Collected data entries
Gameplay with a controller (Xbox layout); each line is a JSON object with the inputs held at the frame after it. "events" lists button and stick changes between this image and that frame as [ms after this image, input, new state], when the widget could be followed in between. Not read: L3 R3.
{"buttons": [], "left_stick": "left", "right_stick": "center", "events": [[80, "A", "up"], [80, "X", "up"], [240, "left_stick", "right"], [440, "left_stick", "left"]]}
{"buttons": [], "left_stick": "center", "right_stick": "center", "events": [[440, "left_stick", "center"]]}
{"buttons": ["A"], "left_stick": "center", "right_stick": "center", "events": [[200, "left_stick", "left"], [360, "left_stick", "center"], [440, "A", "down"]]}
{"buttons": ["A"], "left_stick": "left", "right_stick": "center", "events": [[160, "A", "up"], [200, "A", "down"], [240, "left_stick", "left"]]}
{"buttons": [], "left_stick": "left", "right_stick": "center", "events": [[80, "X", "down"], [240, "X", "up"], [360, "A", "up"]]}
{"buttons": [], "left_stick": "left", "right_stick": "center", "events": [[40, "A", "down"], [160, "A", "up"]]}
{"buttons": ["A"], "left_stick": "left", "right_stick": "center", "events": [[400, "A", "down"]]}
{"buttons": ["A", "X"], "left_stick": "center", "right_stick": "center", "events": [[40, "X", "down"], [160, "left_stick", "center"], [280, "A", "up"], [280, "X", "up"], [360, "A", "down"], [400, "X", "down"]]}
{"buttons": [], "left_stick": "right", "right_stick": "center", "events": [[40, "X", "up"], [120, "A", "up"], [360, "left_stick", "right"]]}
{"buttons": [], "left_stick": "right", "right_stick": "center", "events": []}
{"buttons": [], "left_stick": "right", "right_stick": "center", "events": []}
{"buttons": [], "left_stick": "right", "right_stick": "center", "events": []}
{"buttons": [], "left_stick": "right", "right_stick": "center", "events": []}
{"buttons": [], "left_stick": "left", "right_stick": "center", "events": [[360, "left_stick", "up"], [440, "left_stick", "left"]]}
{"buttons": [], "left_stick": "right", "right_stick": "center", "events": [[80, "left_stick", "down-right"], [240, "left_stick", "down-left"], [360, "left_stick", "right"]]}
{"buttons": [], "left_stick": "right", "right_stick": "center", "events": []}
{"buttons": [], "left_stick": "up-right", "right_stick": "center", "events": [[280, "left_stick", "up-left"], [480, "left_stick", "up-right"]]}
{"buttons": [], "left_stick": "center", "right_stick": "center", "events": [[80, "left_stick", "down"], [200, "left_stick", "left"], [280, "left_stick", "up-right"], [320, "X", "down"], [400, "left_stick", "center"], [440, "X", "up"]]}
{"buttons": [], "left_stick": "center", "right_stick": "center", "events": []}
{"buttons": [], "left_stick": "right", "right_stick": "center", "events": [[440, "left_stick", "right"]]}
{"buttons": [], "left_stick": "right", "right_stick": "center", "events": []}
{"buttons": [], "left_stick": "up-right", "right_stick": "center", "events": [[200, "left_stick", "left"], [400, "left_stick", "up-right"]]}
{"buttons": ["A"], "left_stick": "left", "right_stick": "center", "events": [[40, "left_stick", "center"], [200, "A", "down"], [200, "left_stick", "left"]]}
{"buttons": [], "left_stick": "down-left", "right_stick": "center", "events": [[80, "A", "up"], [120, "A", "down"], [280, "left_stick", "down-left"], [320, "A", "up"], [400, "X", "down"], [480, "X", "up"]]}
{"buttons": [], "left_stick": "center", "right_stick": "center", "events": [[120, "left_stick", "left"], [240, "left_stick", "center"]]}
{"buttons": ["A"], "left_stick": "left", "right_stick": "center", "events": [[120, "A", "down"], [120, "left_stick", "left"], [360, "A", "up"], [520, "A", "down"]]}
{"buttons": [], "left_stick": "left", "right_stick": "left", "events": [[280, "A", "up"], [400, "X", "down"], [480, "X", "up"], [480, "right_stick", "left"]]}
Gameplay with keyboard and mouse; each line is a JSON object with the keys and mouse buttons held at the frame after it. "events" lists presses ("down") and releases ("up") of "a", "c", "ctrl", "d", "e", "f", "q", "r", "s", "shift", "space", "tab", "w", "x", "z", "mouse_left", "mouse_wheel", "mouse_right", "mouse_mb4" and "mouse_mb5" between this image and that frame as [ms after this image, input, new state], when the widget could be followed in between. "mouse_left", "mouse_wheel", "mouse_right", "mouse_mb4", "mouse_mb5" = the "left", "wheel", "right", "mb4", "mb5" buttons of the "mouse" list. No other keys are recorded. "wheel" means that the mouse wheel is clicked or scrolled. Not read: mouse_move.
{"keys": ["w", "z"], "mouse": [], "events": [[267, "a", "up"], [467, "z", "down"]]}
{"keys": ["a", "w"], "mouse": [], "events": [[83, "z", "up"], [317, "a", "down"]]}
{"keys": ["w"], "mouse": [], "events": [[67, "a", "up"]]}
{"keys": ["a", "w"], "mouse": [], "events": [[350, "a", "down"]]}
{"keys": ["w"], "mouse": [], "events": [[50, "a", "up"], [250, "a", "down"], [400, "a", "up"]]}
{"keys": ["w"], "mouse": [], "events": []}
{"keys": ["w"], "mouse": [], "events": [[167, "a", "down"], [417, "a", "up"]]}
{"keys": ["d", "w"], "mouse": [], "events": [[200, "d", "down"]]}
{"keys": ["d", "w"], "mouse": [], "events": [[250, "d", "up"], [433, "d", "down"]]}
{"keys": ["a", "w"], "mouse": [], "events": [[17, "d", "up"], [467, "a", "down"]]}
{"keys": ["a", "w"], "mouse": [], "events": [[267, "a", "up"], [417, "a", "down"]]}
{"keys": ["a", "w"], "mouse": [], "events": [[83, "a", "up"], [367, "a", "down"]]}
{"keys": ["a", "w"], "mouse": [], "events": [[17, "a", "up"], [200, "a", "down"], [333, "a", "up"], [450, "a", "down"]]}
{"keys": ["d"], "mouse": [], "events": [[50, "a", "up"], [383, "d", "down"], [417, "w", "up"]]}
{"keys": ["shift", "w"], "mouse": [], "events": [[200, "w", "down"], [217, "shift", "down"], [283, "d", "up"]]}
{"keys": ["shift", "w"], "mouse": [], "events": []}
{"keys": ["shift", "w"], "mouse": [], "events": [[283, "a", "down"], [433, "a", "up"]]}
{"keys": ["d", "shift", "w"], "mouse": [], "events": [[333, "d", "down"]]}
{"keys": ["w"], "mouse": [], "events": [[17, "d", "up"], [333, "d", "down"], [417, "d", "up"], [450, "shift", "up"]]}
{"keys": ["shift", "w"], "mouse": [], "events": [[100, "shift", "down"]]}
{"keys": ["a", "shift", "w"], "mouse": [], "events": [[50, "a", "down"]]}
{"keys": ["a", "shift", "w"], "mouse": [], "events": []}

◆ **What the task asks**:
From the data, pick out every line that includes "object".

◆ **Your solution**:
Gameplay with a controller (Xbox layout); each line is a JSON object with the inputs held at the frame after it. "events" lists button and stick changes between this image and that frame as [ms after this image, input, new state], when the widget could be followed in between. Not read: L3 R3.
Gameplay with keyboard and mouse; each line is a JSON object with the keys and mouse buttons held at the frame after it. "events" lists presses ("down") and releases ("up") of "a", "c", "ctrl", "d", "e", "f", "q", "r", "s", "shift", "space", "tab", "w", "x", "z", "mouse_left", "mouse_wheel", "mouse_right", "mouse_mb4" and "mouse_mb5" between this image and that frame as [ms after this image, input, new state], when the widget could be followed in between. "mouse_left", "mouse_wheel", "mouse_right", "mouse_mb4", "mouse_mb5" = the "left", "wheel", "right", "mb4", "mb5" buttons of the "mouse" list. No other keys are recorded. "wheel" means that the mouse wheel is clicked or scrolled. Not read: mouse_move.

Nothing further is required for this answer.